[Mercek bozulması kestirim verileri]
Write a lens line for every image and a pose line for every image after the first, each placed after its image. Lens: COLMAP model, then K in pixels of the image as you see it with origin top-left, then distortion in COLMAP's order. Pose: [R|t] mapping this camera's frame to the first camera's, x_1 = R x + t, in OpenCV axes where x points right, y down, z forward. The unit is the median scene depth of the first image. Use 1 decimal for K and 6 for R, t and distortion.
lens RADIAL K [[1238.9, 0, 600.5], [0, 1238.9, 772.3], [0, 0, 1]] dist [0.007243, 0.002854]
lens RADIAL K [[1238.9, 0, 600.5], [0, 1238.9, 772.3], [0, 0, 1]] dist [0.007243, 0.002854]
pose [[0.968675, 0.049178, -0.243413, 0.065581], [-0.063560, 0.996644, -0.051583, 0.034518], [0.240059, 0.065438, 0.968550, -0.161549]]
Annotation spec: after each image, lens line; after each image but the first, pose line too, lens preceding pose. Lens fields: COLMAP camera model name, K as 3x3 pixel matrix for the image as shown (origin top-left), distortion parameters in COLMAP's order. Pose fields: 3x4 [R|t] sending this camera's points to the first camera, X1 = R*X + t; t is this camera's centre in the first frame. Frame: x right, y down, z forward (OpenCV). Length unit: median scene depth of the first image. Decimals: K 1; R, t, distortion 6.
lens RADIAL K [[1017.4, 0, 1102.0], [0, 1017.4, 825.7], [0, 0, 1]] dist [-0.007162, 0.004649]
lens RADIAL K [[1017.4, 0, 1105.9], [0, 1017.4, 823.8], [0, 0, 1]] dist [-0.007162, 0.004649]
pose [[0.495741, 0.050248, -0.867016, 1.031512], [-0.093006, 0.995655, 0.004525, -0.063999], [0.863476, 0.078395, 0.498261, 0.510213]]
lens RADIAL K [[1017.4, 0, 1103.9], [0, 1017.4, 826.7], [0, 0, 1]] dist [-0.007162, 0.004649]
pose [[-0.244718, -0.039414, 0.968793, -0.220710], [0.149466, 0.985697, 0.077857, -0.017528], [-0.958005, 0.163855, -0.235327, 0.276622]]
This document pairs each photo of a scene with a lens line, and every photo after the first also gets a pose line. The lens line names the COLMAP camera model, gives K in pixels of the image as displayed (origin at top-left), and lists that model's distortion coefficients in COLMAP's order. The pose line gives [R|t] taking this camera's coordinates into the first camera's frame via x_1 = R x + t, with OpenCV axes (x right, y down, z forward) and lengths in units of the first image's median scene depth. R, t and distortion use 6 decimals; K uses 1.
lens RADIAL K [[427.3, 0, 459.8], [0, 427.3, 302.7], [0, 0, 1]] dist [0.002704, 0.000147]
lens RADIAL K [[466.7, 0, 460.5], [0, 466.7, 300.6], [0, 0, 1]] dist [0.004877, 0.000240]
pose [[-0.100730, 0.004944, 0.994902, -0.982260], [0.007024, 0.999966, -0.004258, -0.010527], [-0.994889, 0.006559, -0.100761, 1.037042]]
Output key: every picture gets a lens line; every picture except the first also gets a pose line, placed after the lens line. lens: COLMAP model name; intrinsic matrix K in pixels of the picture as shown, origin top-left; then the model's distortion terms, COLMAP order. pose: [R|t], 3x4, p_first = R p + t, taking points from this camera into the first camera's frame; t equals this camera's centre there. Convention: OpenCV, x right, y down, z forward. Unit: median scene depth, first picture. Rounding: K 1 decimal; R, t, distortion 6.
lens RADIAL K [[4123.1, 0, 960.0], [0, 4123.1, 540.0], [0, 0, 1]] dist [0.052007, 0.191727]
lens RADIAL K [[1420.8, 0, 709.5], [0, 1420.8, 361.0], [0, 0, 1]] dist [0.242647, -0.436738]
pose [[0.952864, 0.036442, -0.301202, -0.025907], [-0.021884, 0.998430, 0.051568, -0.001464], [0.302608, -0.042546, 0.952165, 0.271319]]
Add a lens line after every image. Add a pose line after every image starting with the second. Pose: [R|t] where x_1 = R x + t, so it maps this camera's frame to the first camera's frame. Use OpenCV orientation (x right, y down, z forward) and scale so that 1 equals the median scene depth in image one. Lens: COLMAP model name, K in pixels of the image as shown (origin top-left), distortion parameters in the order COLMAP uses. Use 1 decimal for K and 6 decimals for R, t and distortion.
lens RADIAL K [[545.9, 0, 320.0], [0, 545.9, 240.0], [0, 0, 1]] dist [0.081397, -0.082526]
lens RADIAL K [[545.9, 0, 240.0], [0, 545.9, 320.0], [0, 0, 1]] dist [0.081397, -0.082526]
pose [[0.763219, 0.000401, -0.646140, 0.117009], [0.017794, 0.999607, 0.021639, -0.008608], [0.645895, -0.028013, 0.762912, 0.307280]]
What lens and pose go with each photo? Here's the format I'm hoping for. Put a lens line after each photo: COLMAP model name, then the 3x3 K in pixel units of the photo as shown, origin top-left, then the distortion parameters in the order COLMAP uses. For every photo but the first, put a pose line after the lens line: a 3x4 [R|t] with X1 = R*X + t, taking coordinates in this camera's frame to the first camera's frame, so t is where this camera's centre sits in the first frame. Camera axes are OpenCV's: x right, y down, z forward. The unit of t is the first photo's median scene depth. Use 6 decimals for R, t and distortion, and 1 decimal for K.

» **Nasıl Yapılır**:
Kayıtların başından "0.065438, 0.968550, -0.161549]]" ifadesini içeren satıra kadar (bu satır da dâhil) olan satırları, "decimal" ifadesi yerine "decimal place" koyarak yeniden yazınız. Başka hiçbir şeyi değiştirmeyiniz.

» **Sonuç**:
Write a lens line for every image and a pose line for every image after the first, each placed after its image. Lens: COLMAP model, then K in pixels of the image as you see it with origin top-left, then distortion in COLMAP's order. Pose: [R|t] mapping this camera's frame to the first camera's, x_1 = R x + t, in OpenCV axes where x points right, y down, z forward. The unit is the median scene depth of the first image. Use 1 decimal place for K and 6 for R, t and distortion.
lens RADIAL K [[1238.9, 0, 600.5], [0, 1238.9, 772.3], [0, 0, 1]] dist [0.007243, 0.002854]
lens RADIAL K [[1238.9, 0, 600.5], [0, 1238.9, 772.3], [0, 0, 1]] dist [0.007243, 0.002854]
pose [[0.968675, 0.049178, -0.243413, 0.065581], [-0.063560, 0.996644, -0.051583, 0.034518], [0.240059, 0.065438, 0.968550, -0.161549]]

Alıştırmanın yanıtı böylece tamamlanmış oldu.